Pengakuan Seorang Pemain Banyak yang Mengisap Shabu

Kamis, 27 April 2000

Jakarta, Kompas
Dugaan keterlibatan sejumlah pemain sepak bola dengan narkotika dan obat-obatan berbahaya (narkoba) ternyata tidak hanya terjadi sekarang ini. Dalam putaran 10 Besar Liga Indonesia V yang diadakan Maret 1999, lebih dari separuh pemain bahkan menggunakan narkotika jenis shabu untuk meningkatkan stamina mereka dalam pertandingan. Demikian pengakuan seorang pemain yang terlibat dalam putaran 10 besar kepada Kompas, Rabu (25/4), di Jakarta. "Mengisap shabu itu sudah biasa di sebagian teman saat itu. Banyak sekali yang menggunakan, mungkin mencapai 60 persennya," katanya. Menurut dia, sebagian pemain memang sengaja mengisap shabu sebagai doping menjelang pertandingan. Bahkan di kalangan pemain sering terjadi taruhan.

Bila dua tim bertanding, para pemain akan menilai jenis shabu milik siapa yang lebih baik. "Bila tim A menang, berarti
shabu yang dipakai para pemain tim A lebih bagus daripada yang dipakai para pemain pemain B," katanya.

Dalam putaran final 10 Besar Liga Indonesia V itu, penyebaran penggunaan shabu begitu luas karena para pemain dari 10 tim seluruhnya menginap di hotel yang sama. "Biasanya memakainya berkelompok-kelompok, sesuai dengan klub masing-masing. Tetapi, ada juga kelompok yang terdiri dari beberapa klub. Biasa, bila satu pemain ada teman dekatnya di klub lain lalu diajak," ujar seorang pemain itu.

**PETUNJUK TUGAS:**
1. Menurut berita tersebut, di mana para pemain dari 10 tim menginap selama putaran final 10 Besar Liga Indonesia V?
2. Salinlah bagian berita tersebut mulai dari "Kamis, 27 April" sampai dengan "sering terjadi taruhan.", termasuk kedua batas itu.
3. Tentukan apakah setiap pernyataan berikut sesuai dengan berita tersebut. Jawab ya atau tidak, lalu kutip kata-kata penentunya dari berita.
(a) Putaran 10 Besar Liga Indonesia V diadakan pada Maret 1999.
(b) Pengakuan pemain itu disampaikan kepada Kompas di Bandung.
(c) Para pemain biasanya mengisap shabu sendiri-sendiri.

**KUMPULAN CATATAN:**
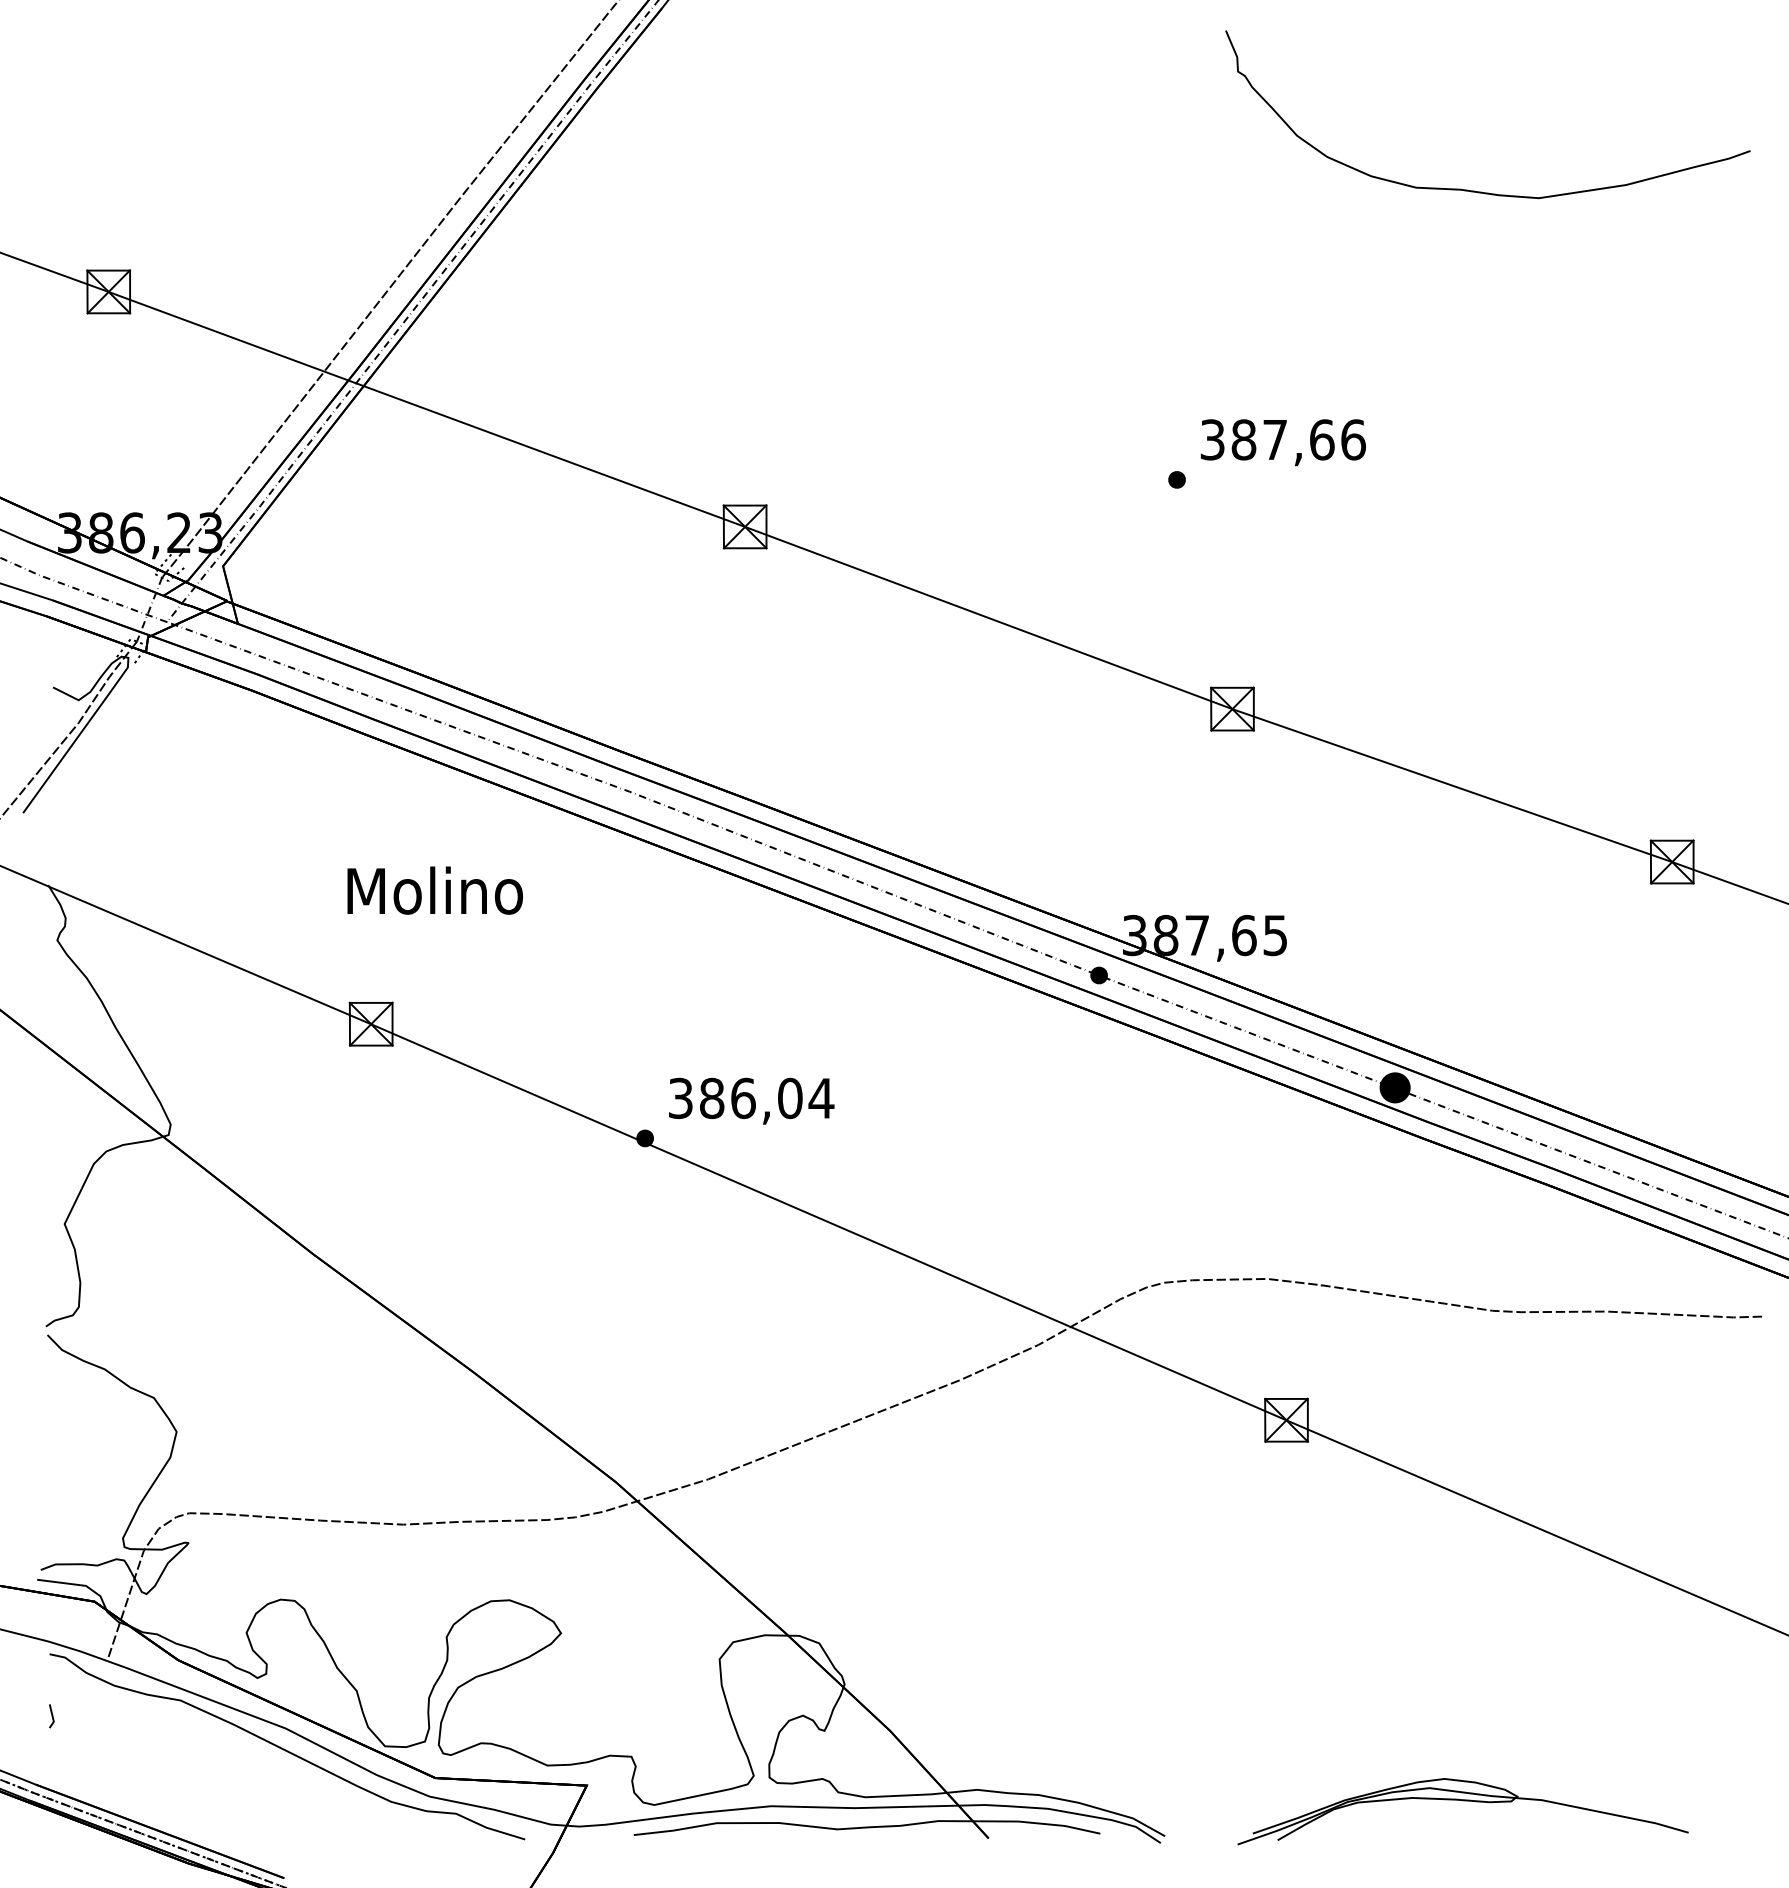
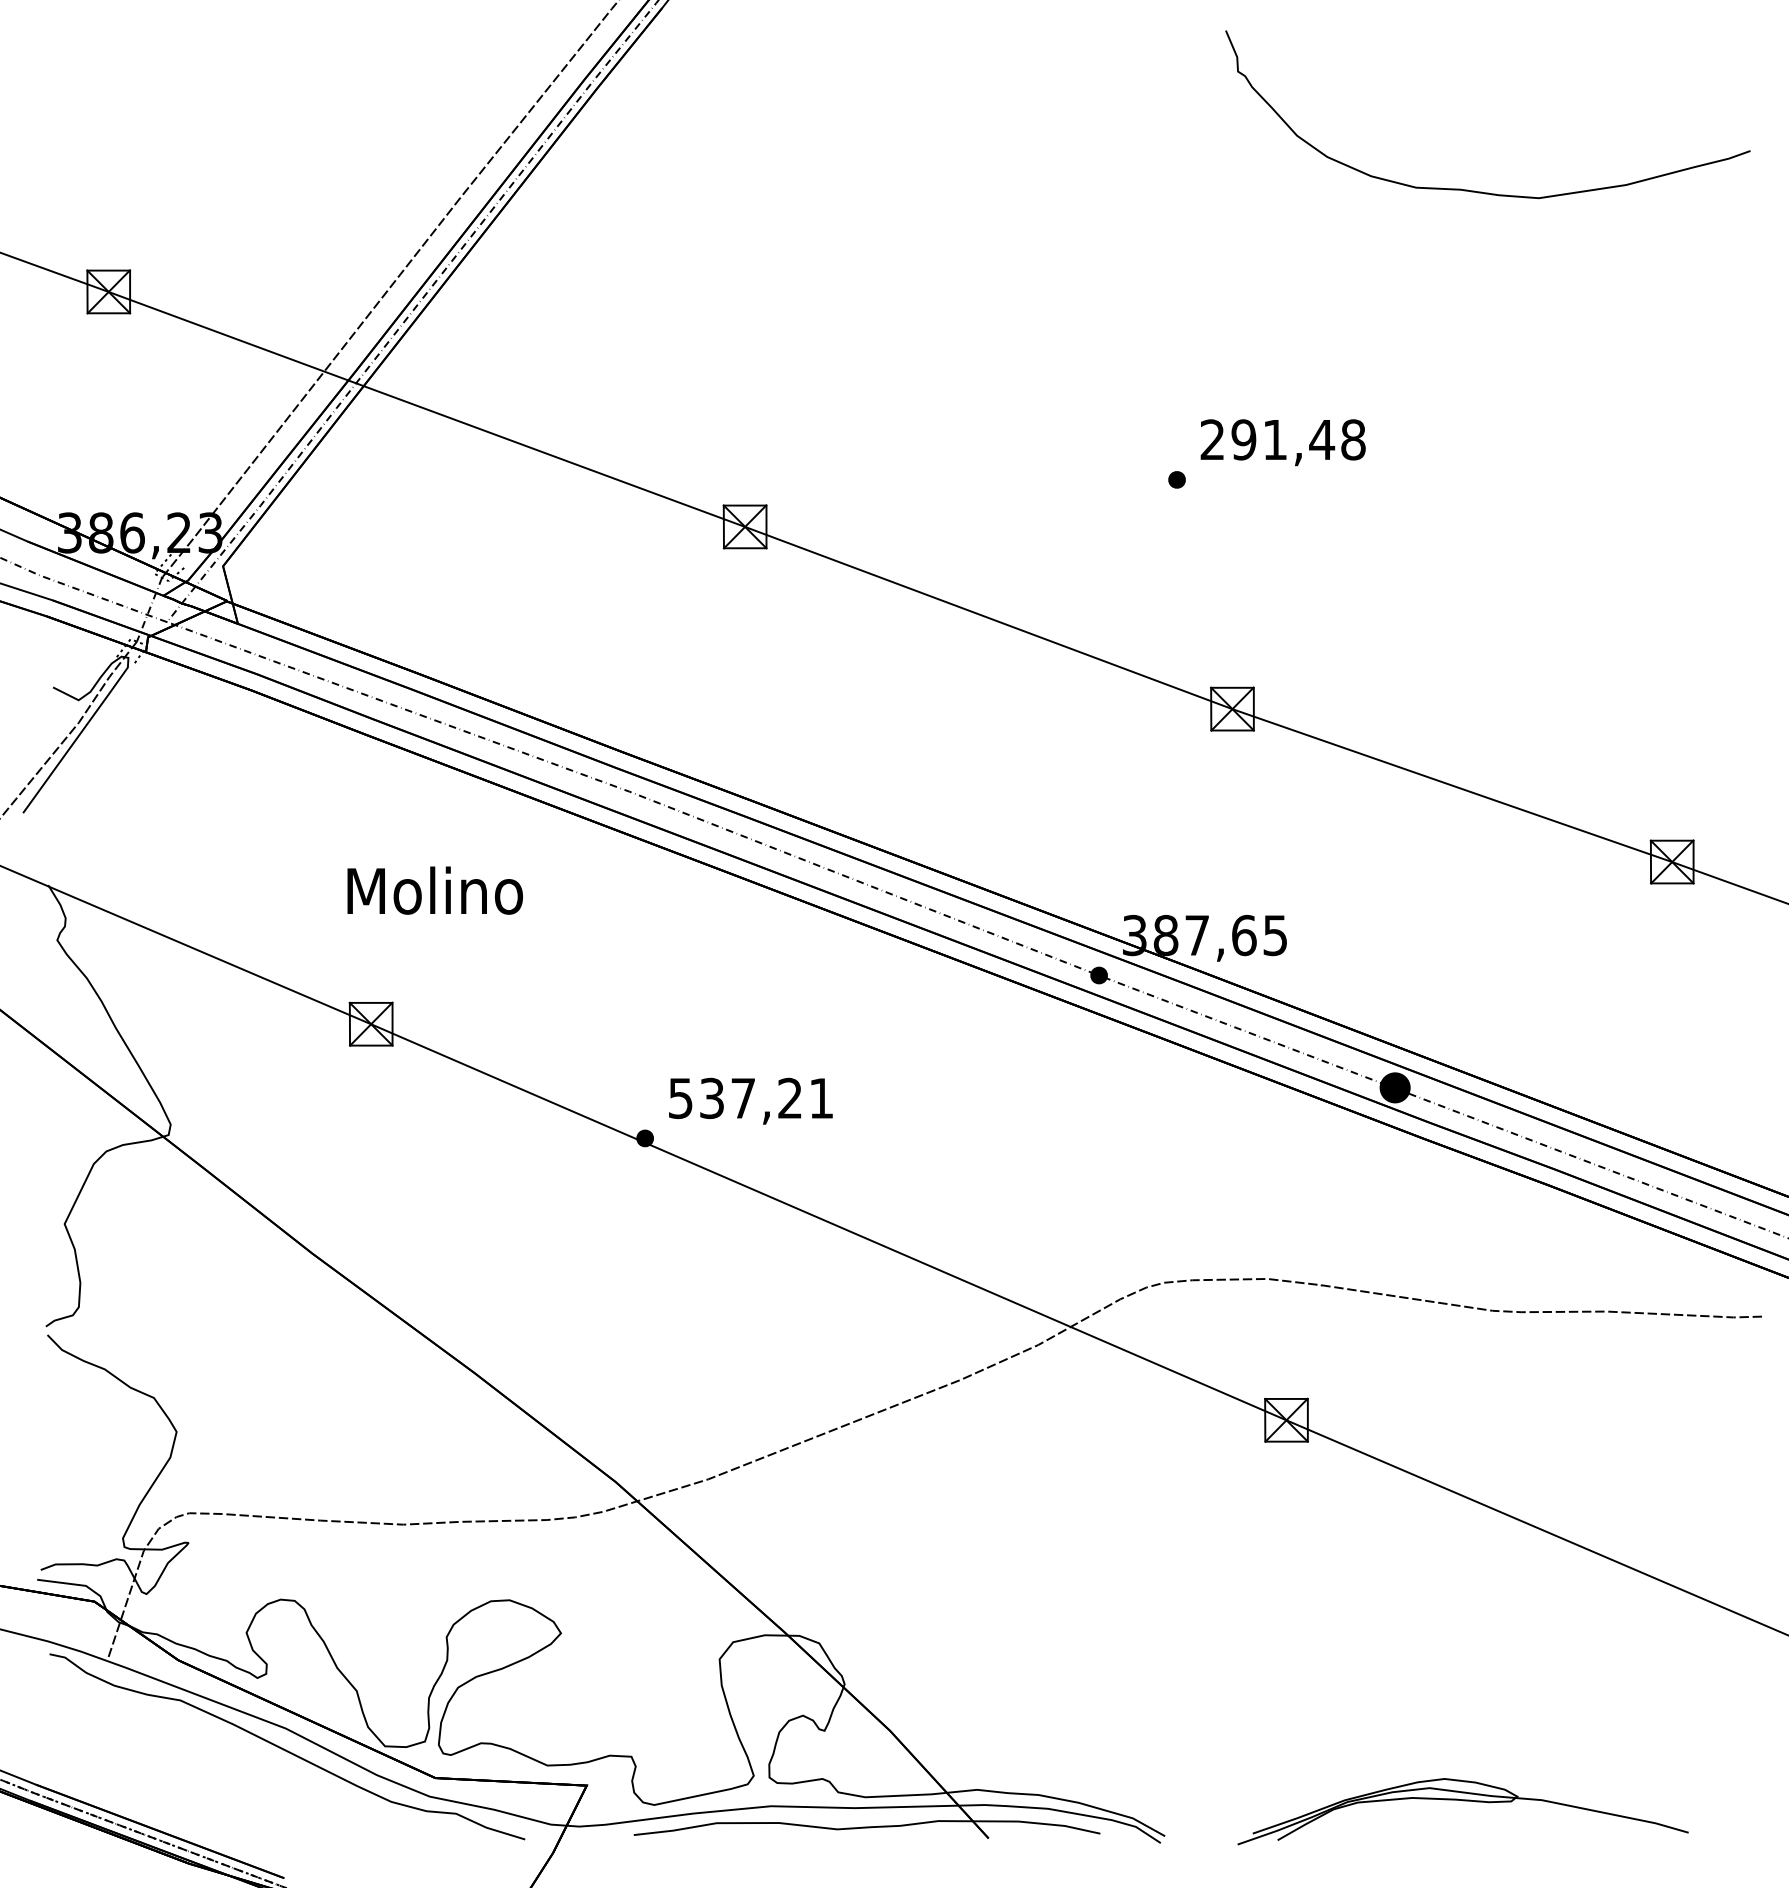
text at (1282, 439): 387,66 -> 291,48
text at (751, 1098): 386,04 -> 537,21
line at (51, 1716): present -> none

...

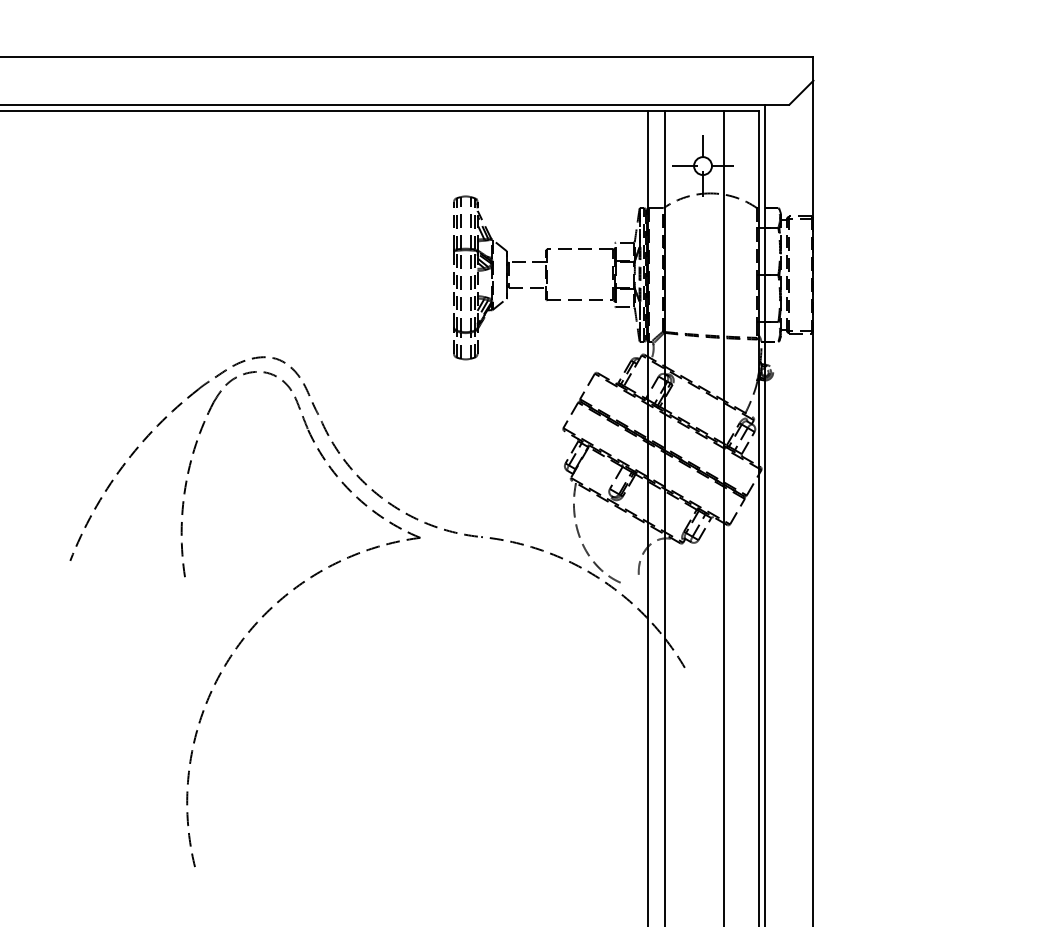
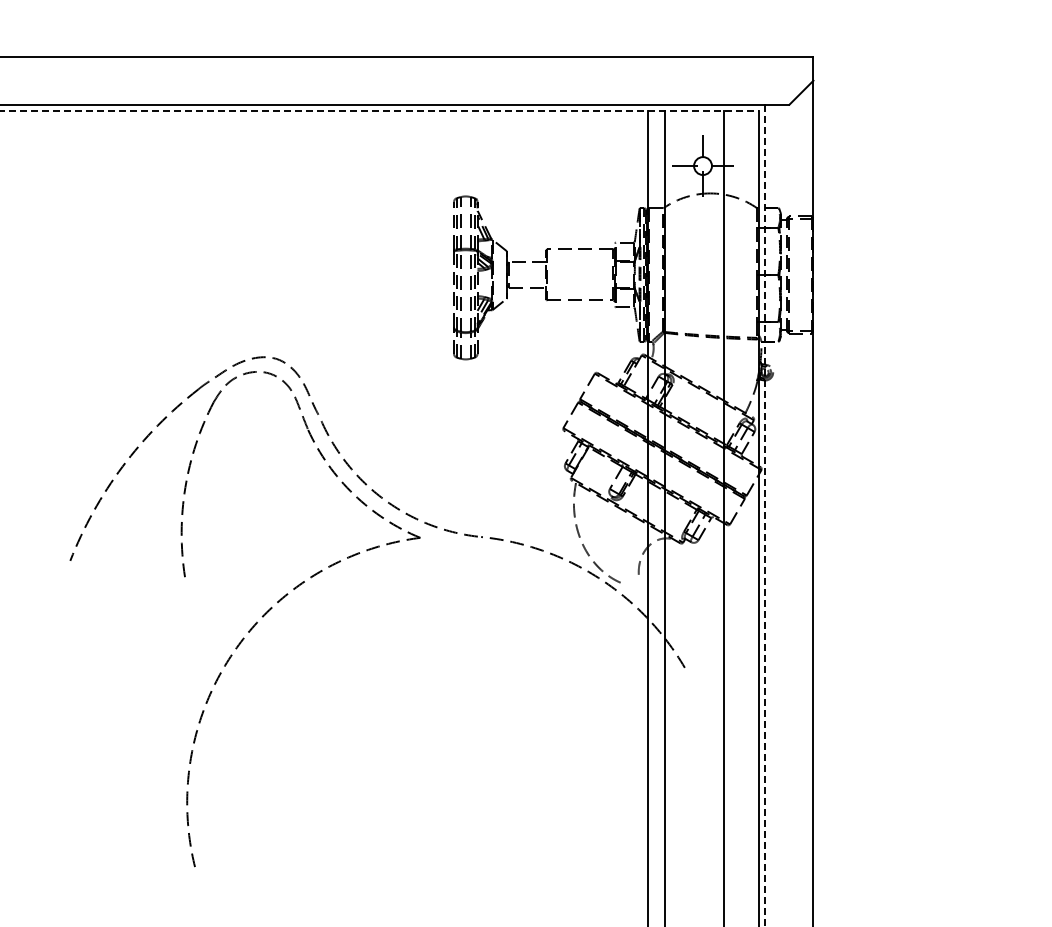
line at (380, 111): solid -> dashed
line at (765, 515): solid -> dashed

**KUNCI JAWABAN:**
1. Para pemain dari 10 tim seluruhnya menginap di hotel yang sama.

2.
Kamis, 27 April 2000

Jakarta, Kompas
Dugaan keterlibatan sejumlah pemain sepak bola dengan narkotika dan obat-obatan berbahaya (narkoba) ternyata tidak hanya terjadi sekarang ini. Dalam putaran 10 Besar Liga Indonesia V yang diadakan Maret 1999, lebih dari separuh pemain bahkan menggunakan narkotika jenis shabu untuk meningkatkan stamina mereka dalam pertandingan. Demikian pengakuan seorang pemain yang terlibat dalam putaran 10 besar kepada Kompas, Rabu (25/4), di Jakarta. "Mengisap shabu itu sudah biasa di sebagian teman saat itu. Banyak sekali yang menggunakan, mungkin mencapai 60 persennya," katanya. Menurut dia, sebagian pemain memang sengaja mengisap shabu sebagai doping menjelang pertandingan. Bahkan di kalangan pemain sering terjadi taruhan.

3.
(a) Ya: "Dalam putaran 10 Besar Liga Indonesia V yang diadakan Maret 1999"
(b) Tidak: "kepada Kompas, Rabu (25/4), di Jakarta"
(c) Tidak: "Biasanya memakainya berkelompok-kelompok, sesuai dengan klub masing-masing."